7.2.2 An objective measure for finding the best line

  • The least squares regression line is the line that minimizes the sum of the squares of the residuals.
  • See the regression applet for a demo.

Elmhurst College data

glimpse(elmhurst)
Rows: 50
Columns: 3
$ family_income <dbl> 92.922, 0.250, 53.092, 50.200, 137.613, 47.957, 113.534, 168.579, 208.115, 1…
$ gift_aid      <dbl> 21.720, 27.470, 27.750, 27.220, 18.000, 18.520, 13.000, 13.000, 14.000, 25.4…
$ price_paid    <dbl> 14.280, 8.530, 14.250, 8.780, 24.000, 23.480, 23.000, 29.000, 28.000, 16.530…

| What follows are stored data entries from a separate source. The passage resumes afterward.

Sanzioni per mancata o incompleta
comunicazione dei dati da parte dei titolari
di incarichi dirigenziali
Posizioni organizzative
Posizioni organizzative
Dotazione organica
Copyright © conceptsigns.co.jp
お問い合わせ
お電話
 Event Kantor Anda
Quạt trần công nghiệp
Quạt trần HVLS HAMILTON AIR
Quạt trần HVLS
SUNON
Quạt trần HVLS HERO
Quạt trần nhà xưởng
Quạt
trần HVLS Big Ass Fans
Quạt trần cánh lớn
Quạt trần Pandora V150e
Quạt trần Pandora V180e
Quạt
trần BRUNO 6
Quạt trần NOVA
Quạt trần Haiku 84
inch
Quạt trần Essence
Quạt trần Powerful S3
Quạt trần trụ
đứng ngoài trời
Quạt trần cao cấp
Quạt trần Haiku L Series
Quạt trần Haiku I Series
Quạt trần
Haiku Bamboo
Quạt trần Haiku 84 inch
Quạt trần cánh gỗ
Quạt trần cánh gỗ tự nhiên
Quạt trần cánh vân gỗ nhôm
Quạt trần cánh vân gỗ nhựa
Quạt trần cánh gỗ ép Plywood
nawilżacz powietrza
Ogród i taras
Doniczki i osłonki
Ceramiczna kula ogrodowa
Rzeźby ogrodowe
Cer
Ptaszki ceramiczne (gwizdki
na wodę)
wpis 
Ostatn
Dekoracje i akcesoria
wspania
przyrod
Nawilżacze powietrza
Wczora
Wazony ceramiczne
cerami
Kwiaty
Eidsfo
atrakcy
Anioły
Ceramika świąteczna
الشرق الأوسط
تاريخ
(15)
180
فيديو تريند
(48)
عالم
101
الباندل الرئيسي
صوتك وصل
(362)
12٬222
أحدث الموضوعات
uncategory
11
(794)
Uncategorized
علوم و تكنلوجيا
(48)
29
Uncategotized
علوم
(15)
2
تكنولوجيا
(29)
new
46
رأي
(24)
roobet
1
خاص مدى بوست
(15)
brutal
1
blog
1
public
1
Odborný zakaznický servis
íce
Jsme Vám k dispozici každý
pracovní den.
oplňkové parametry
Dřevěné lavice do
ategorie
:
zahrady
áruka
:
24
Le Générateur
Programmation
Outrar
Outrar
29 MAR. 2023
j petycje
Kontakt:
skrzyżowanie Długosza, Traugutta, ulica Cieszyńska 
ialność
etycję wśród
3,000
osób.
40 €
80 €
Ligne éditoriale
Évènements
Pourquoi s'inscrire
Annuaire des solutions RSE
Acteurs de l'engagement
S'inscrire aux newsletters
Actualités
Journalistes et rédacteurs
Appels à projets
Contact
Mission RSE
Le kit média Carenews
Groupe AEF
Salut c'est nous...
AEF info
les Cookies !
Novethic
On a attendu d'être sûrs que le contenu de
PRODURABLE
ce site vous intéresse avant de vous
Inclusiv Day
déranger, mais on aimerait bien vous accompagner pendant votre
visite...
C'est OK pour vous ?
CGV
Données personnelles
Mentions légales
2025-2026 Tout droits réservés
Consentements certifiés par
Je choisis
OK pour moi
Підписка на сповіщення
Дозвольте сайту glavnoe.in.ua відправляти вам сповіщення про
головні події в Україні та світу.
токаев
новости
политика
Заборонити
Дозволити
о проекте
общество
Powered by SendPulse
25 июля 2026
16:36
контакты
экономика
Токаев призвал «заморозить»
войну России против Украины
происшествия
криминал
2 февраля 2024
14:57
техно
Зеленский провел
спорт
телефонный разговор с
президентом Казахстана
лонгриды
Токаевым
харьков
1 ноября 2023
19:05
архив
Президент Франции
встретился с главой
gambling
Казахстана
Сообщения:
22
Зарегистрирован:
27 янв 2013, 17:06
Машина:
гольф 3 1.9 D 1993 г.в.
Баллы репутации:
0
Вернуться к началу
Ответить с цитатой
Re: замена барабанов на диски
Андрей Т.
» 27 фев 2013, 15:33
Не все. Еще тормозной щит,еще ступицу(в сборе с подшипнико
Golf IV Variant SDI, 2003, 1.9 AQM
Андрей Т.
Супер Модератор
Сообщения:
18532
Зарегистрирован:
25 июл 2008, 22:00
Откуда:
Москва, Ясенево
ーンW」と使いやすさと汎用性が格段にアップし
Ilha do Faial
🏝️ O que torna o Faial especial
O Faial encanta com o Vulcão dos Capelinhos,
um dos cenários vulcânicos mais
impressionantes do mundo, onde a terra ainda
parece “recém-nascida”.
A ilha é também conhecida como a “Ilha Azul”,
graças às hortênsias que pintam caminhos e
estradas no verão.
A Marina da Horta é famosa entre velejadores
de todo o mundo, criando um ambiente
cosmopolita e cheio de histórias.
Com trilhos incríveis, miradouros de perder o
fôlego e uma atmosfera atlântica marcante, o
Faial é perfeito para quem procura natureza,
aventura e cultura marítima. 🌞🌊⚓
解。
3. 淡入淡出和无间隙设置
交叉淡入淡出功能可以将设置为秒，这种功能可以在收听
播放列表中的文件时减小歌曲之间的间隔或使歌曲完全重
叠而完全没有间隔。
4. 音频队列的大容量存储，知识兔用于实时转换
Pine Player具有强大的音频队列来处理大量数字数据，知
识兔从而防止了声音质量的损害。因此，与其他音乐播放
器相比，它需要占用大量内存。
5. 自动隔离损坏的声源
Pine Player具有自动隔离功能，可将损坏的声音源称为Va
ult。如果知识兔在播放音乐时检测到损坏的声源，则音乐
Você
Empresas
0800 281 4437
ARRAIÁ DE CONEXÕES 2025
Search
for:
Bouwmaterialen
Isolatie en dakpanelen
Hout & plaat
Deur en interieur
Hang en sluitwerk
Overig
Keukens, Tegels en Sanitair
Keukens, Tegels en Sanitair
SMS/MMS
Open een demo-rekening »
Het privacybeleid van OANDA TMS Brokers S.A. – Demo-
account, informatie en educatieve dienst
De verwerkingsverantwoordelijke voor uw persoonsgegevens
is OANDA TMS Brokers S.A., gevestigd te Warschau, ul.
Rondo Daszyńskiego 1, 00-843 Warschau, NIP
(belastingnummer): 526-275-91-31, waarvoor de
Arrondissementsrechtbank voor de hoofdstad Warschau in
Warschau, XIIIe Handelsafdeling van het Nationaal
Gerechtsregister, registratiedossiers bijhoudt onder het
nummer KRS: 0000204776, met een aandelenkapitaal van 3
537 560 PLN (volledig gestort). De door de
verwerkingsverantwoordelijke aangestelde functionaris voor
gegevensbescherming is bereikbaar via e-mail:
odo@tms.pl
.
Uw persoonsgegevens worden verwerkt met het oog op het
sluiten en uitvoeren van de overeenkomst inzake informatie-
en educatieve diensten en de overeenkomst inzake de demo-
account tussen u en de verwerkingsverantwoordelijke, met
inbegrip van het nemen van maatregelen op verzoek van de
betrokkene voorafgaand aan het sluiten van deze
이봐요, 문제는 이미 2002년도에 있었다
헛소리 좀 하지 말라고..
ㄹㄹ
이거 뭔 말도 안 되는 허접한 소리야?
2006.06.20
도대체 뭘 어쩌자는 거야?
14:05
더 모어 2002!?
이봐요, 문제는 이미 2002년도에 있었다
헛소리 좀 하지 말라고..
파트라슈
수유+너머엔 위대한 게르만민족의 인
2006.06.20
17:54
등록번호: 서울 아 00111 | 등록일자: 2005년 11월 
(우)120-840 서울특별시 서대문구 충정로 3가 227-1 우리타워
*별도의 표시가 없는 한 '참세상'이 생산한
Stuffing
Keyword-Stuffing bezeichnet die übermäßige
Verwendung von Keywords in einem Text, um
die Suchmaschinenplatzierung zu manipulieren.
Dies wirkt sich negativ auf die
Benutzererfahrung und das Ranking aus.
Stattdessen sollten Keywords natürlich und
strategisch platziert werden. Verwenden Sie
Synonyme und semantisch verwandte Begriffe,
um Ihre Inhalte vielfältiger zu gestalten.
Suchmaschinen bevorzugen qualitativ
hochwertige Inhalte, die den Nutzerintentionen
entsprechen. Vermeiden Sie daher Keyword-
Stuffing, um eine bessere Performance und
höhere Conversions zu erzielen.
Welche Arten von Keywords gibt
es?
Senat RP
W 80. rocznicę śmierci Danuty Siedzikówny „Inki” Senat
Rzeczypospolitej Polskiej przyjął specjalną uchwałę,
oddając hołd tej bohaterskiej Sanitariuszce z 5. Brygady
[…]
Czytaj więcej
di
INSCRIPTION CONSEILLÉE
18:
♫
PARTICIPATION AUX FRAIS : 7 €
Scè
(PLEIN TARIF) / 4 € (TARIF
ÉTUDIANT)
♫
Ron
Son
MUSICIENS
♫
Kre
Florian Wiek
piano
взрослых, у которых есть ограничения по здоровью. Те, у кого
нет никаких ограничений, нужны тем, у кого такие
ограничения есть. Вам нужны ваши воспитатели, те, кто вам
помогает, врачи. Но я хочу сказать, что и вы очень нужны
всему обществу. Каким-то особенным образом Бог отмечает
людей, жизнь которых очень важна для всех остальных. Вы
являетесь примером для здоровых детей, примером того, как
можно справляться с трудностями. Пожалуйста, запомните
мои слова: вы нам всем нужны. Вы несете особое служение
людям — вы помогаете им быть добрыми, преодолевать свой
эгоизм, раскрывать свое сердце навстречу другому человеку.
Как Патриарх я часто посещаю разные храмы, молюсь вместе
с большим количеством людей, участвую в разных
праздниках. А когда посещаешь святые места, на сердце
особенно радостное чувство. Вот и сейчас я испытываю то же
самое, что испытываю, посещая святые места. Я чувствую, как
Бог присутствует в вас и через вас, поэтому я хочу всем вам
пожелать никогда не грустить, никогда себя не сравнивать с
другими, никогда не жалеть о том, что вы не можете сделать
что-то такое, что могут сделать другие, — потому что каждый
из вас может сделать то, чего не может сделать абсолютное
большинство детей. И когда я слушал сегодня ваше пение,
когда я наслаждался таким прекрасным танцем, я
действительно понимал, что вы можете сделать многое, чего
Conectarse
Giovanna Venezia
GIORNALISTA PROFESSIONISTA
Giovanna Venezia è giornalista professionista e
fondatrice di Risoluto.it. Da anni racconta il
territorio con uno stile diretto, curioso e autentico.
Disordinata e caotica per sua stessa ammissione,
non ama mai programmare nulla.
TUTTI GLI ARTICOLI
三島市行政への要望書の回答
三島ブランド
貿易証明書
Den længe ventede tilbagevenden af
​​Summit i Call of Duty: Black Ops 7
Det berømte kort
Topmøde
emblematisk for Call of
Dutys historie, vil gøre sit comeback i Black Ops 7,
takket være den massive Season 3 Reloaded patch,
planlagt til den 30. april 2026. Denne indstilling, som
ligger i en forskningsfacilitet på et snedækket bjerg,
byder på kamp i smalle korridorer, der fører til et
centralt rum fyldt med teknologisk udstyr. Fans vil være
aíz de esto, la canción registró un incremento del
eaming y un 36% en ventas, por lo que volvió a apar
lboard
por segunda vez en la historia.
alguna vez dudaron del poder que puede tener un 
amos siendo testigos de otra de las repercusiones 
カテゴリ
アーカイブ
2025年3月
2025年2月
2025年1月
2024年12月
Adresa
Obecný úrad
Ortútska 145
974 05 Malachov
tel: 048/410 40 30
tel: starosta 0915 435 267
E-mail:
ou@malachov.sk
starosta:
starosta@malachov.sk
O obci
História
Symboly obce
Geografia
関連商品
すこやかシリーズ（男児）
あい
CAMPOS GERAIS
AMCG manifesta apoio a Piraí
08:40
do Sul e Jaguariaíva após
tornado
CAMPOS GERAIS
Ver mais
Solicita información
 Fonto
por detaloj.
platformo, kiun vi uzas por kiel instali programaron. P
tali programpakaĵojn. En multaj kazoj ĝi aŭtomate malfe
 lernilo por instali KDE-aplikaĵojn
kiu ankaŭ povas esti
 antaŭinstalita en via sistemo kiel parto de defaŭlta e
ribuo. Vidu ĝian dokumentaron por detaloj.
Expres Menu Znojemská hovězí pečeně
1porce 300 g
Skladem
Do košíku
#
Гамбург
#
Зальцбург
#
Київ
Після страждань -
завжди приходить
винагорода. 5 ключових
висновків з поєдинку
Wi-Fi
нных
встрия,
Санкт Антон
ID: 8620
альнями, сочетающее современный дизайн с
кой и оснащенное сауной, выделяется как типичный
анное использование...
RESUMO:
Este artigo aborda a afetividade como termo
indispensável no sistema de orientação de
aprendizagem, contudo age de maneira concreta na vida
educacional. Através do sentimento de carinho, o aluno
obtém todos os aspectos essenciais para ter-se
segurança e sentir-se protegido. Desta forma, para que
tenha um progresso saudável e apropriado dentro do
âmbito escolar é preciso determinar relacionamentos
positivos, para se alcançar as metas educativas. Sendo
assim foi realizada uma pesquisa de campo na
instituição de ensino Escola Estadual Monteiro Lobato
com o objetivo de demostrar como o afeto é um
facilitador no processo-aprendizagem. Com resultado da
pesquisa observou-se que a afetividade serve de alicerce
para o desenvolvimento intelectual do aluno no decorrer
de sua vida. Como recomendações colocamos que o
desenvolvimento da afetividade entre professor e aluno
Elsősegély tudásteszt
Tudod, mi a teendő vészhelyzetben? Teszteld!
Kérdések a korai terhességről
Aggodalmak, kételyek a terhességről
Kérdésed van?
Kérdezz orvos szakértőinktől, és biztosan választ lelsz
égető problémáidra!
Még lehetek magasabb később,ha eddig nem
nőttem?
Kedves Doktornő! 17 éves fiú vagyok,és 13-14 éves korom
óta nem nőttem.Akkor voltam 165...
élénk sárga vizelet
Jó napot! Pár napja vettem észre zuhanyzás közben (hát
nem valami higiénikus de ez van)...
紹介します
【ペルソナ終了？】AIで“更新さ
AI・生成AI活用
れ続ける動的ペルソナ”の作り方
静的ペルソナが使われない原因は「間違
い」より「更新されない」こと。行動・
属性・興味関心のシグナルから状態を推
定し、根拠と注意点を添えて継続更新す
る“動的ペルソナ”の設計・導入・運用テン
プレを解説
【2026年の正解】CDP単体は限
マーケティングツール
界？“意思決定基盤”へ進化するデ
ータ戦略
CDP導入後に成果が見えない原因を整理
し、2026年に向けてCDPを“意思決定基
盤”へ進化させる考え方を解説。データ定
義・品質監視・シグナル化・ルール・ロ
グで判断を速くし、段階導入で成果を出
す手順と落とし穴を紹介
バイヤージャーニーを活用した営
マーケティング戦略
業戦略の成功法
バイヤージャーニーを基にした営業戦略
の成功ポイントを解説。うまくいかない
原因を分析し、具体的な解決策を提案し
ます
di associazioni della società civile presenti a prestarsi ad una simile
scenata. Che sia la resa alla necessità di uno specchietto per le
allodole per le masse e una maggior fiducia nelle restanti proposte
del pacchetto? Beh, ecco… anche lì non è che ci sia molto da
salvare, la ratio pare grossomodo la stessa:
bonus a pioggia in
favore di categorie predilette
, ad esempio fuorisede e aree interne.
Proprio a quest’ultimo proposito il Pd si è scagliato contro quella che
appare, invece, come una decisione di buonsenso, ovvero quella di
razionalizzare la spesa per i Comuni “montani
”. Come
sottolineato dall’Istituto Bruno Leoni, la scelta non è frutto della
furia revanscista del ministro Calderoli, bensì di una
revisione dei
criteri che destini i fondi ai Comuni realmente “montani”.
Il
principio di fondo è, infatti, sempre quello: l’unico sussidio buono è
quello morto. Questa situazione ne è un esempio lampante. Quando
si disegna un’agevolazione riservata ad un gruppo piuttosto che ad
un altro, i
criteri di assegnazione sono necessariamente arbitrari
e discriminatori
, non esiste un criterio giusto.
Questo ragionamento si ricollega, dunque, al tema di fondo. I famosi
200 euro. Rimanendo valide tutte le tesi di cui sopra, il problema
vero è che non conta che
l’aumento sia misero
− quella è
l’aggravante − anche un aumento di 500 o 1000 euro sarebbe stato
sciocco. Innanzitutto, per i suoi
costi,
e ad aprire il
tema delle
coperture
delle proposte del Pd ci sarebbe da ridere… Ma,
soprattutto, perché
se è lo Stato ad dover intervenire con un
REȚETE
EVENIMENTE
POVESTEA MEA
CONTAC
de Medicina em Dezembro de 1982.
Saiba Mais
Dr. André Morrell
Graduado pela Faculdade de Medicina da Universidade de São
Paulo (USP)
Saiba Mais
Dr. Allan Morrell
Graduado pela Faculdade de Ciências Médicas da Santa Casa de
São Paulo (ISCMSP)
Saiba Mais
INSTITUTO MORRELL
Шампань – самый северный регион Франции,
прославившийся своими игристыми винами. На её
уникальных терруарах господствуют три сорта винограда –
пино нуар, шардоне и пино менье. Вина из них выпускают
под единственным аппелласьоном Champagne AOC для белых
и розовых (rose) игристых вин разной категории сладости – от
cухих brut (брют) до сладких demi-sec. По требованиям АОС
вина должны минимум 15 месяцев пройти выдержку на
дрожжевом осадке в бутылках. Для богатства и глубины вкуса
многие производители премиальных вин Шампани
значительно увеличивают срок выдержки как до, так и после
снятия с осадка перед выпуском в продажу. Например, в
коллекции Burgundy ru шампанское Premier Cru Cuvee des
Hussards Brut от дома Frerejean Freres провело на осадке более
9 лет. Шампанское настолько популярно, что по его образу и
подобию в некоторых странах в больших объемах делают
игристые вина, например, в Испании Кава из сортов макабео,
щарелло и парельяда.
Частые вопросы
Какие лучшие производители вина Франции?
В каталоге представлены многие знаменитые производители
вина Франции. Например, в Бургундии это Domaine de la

7.2.3 Finding the least squares line

model1 <- lm(gift_aid ~ family_income, data = elmhurst)
summary(model1)

Call:
lm(formula = gift_aid ~ family_income, data = elmhurst)

Residuals:
     Min       1Q   Median       3Q      Max 
-10.1128  -3.6234  -0.2161   3.1587  11.5707 

Coefficients:
              Estimate Std. Error t value Pr(>|t|)    
(Intercept)   24.31933    1.29145  18.831  < 2e-16 ***
family_income -0.04307    0.01081  -3.985 0.000229 ***
---
Signif. codes:  0 '***' 0.001 '**' 0.01 '*' 0.05 '.' 0.1 ' ' 1

Residual standard error: 4.783 on 48 degrees of freedom
Multiple R-squared:  0.2486,    Adjusted R-squared:  0.2329 
F-statistic: 15.88 on 1 and 48 DF,  p-value: 0.0002289

\[ \widehat{\texttt{gift_aid}} = 24.3 - 0.0431 \times \texttt{family_income} \]

Interpreting the coefficients

\[ \widehat{\texttt{gift_aid}} = 24.3 - 0.0431 \times \texttt{family_income} \]

  • The regression slope is the change in \(y\) for a one-unit increase in \(x\).
    • For every additional \(\$1000\) of family_income, the amount of gift_aid decreases by about \(\$43\).
  • The regression intercept is the predicted value of \(y\) when \(x\) is zero.
    • A family with no income should expect about \(\$24,300\) in gift aid.

Making predictions

\[ \widehat{\texttt{gift_aid}} = 24.3 - 0.0431 \times \texttt{family_income} \]

predict(model1, data.frame(family_income = 80))
      1 
20.8736 

The predicted gift_aid for a family_income of \(\$80,000\) is about \(\$20,873\).

7.2.4 Extrapolation is treacherous

\[ \widehat{\texttt{gift_aid}} = 24.3 - 0.0431 \times \texttt{family_income} \]

predict(model1, data.frame(family_income = 3000))
        1 
-104.8956 

The predicted gift_aid for a family_income of \(\$3,000,000\) is negative!

  • Extrapolation refers to making predictions outside of the range of the observed data.
  • Extrapolation should be avoided.

7.2.5 Describing the strength of a fit

  • The square of the correlation coefficient, \(r^2\), is the proportion of variation in \(y\) that is explained by the linear relationship with \(x\).
    • 24.86% of the variation in gift_aid can be explained by the linear relationship with family_income.
    • \(r^2\) is called the coefficient of determination.
    • \(r^2\) is often denoted \(R^2\).

Formulas

\[ r= \frac{1}{n-1} \sum_{i=1}^n \left( \frac{x_i - \bar{x}}{s_x} \right) \left( \frac{y_i -\bar{y}}{s_y} \right) \]

\[ \begin{align} \hat{y} &= a + bx && \text{regression line} \\ b &= r \frac{s_y}{s_x} && \text{sample slope} \\ a &= \bar{y} - b\bar{x} && \text{sample $y$-intercept} \\ \end{align} \]

7.3 Outliers in linear regression

The regression line is not robust

  • Outliers can have a big effect on the regression line.
  • Observations are influential if they lie near the extremes of the \(x\)-variable.
  • See the regression applet.

Group Exercise

  1. Reload the regression applet.

  2. Click on Show Data Options and Show Regression Line.

  3. Add the point \((38, 75)\). Did the regression line change?

  4. Add the point \((38,36)\). Did the regression line change?

  5. Now click on Move Observations. Try moving that last observation around, and observe what happens to the regression line.

  6. Discuss: What types of observations are most influential on the regression line?